Why Handmade Cloth Feels Different

It would be easy to romanticise handmade production too heavily. Factories and machines exist for good reasons, making textiles more affordable and accessible than ever before. Yet spending time inside a workshop like this highlights certain qualities that industrial production often conceals.

The difference is not necessarily visible in perfection. Handmade cloth still contains small variations, subtle inconsistencies and traces of the people who created it. Rather than diminishing its value, those details often make the process easier to recognise.

In industrial production, most of the work disappears behind machines and systems. The finished product arrives separated from its origins. Inside the workshop, that separation felt much smaller. The relationship between material, maker and object remained visible throughout the process.

Perhaps that is why handmade textiles often feel different when held in your hands. Not because they are automatically better, but because they continue carrying traces of how they came into existence.

“Some traces of the maker remain long after the work is finished.”

Weaver working on handmade textiles in Uganda

“The pattern was not printed onto the fabric. It emerged from the structure of the weave itself.”

What Returning Continues to Reveal

Looking back, the workshop became far more than a place where fabric was made. Over six years of returning, it gradually turned into a place through which I learned something about attention, patience and the value of looking more than once.

The fabrics remain part of that story, of course. Some travelled back to Europe as scarves, blankets or samples for future projects. Others remain connected to conversations about colours, patterns and possibilities that are still unfolding today.

Yet what stayed with me most was not a particular piece of cloth. It was the experience of returning to the same place often enough for first impressions to give way to deeper understanding. The workshop revealed that craftsmanship is not only contained within objects, but also within relationships, conversations and the slow accumulation of knowledge over time.

The longer I returned, the less the story became about weaving itself. Instead, it became about the people behind the work, the rhythms that shaped their days and the patience required to transform threads into something meaningful.

What Remains

Looking back, it would be easy to say that this story is about weaving. About looms, textiles and the skill required to transform thread into cloth. Yet those things feel almost secondary to what continued revealing itself over the years.

The story of textile weaving in Uganda for me, ultimately became a story about attention, patience and human relationships.

The longer I returned to the workshop, the less I focused on the finished fabrics. Instead, my attention shifted towards the people behind them, the rhythms that shaped their days and the quiet patience required to keep refining the same craft over time. The cloth remained important, but it gradually became a doorway into something larger.

Handwoven textile pattern created in Uganda

Perhaps that is true of many forms of craftsmanship. We often admire the object first, while overlooking the years of experience, repetition and attention that made it possible. The finished piece becomes visible, while the process that shaped it largely disappears from view.

What stayed with me was not a single lesson, but a different way of looking. Returning year after year made it harder to separate the object from the people who created it, or the result from the time that shaped it. The cloth could no longer be seen as something that simply existed. It became inseparable from the countless decisions, movements and moments of attention that preceded it.

And that raises a question.

What is it that we truly value when we encounter something beautiful?

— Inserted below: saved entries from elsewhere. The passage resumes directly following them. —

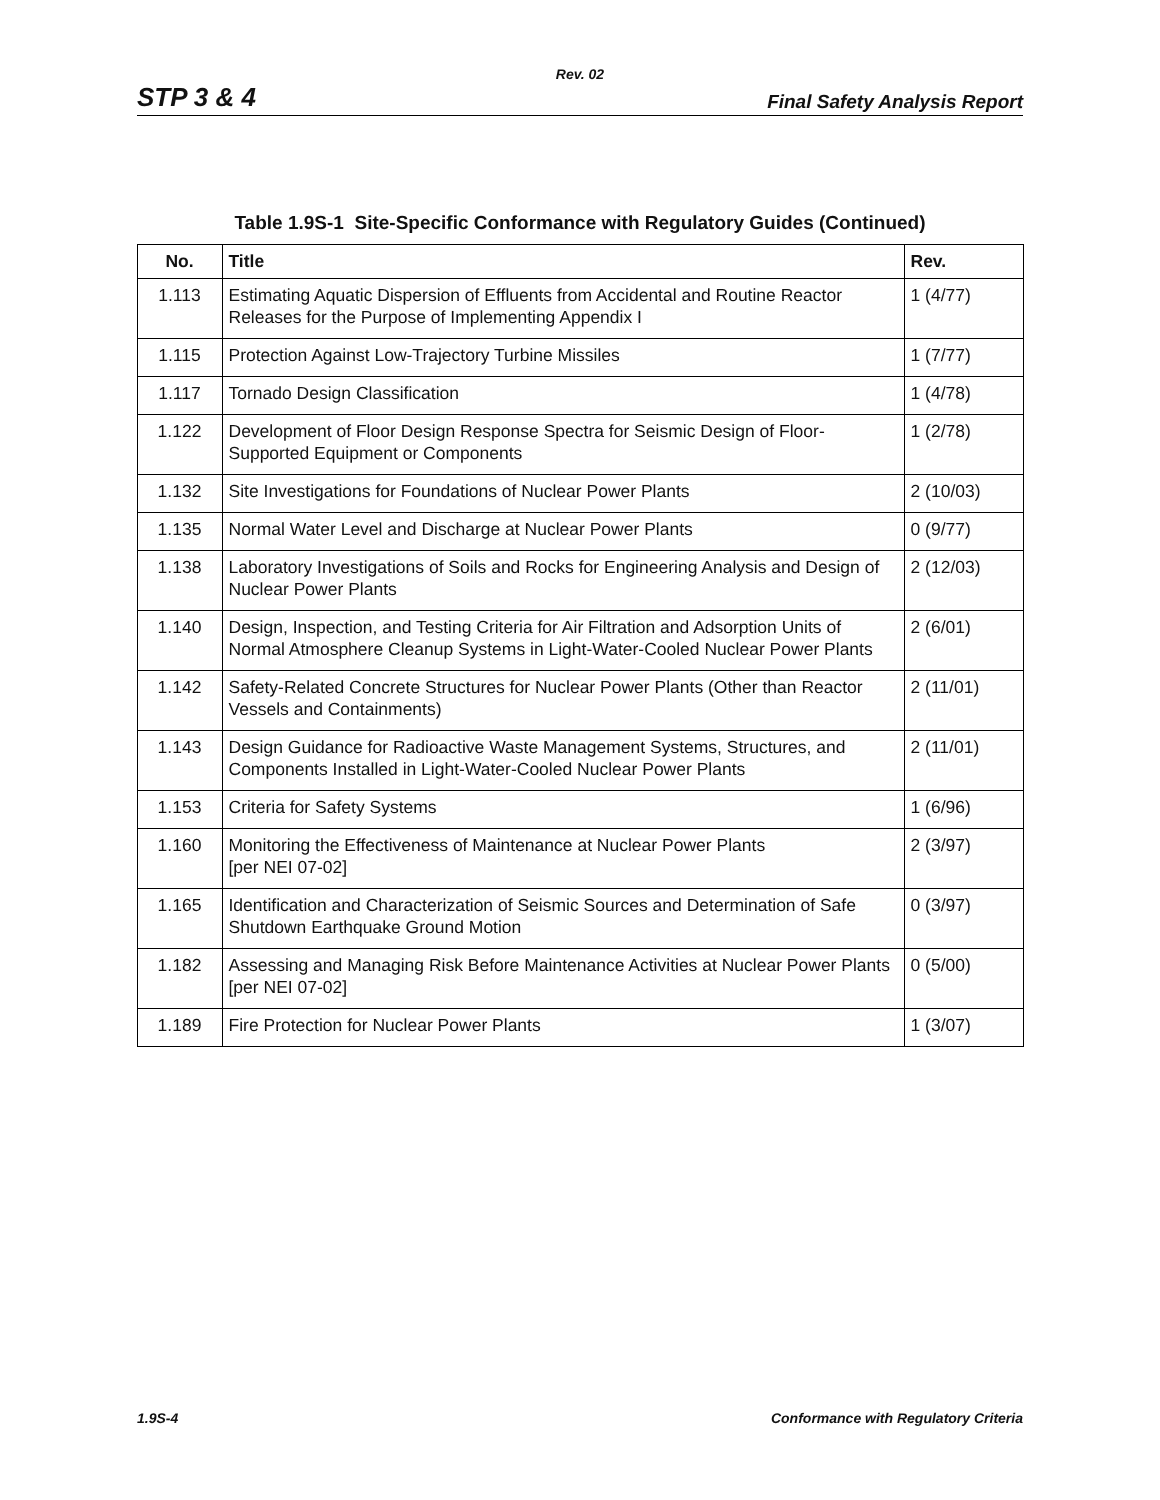Rev. 02
STP 3 & 4 Final Safety Analysis Report
Table 1.9S-1 Site-Specific Conformance with Regulatory Guides (Continued)
| No. | Title | Rev. |
| --- | --- | --- |
| 1.113 | Estimating Aquatic Dispersion of Effluents from Accidental and Routine Reactor Releases for the Purpose of Implementing Appendix I | 1 (4/77) |
| 1.115 | Protection Against Low-Trajectory Turbine Missiles | 1 (7/77) |
| 1.117 | Tornado Design Classification | 1 (4/78) |
| 1.122 | Development of Floor Design Response Spectra for Seismic Design of Floor-Supported Equipment or Components | 1 (2/78) |
| 1.132 | Site Investigations for Foundations of Nuclear Power Plants | 2 (10/03) |
| 1.135 | Normal Water Level and Discharge at Nuclear Power Plants | 0 (9/77) |
| 1.138 | Laboratory Investigations of Soils and Rocks for Engineering Analysis and Design of Nuclear Power Plants | 2 (12/03) |
| 1.140 | Design, Inspection, and Testing Criteria for Air Filtration and Adsorption Units of Normal Atmosphere Cleanup Systems in Light-Water-Cooled Nuclear Power Plants | 2 (6/01) |
| 1.142 | Safety-Related Concrete Structures for Nuclear Power Plants (Other than Reactor Vessels and Containments) | 2 (11/01) |
| 1.143 | Design Guidance for Radioactive Waste Management Systems, Structures, and Components Installed in Light-Water-Cooled Nuclear Power Plants | 2 (11/01) |
| 1.153 | Criteria for Safety Systems | 1 (6/96) |
| 1.160 | Monitoring the Effectiveness of Maintenance at Nuclear Power Plants [per NEI 07-02] | 2 (3/97) |
| 1.165 | Identification and Characterization of Seismic Sources and Determination of Safe Shutdown Earthquake Ground Motion | 0 (3/97) |
| 1.182 | Assessing and Managing Risk Before Maintenance Activities at Nuclear Power Plants [per NEI 07-02] | 0 (5/00) |
| 1.189 | Fire Protection for Nuclear Power Plants | 1 (3/07) |
1.9S-4 Conformance with Regulatory Criteria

Is it the object itself, or the time, care and dedication that became embedded within it long before we arrived?

Perhaps the answer is not always visible. Some things reveal themselves immediately, while others only become apparent when we slow down enough to notice what lies beneath the surface. The longer I returned, the more I realised that the most meaningful part of the work was often the part that could not be seen at all.

“What remains in the cloth is not only the work itself, but the time and care woven into it.”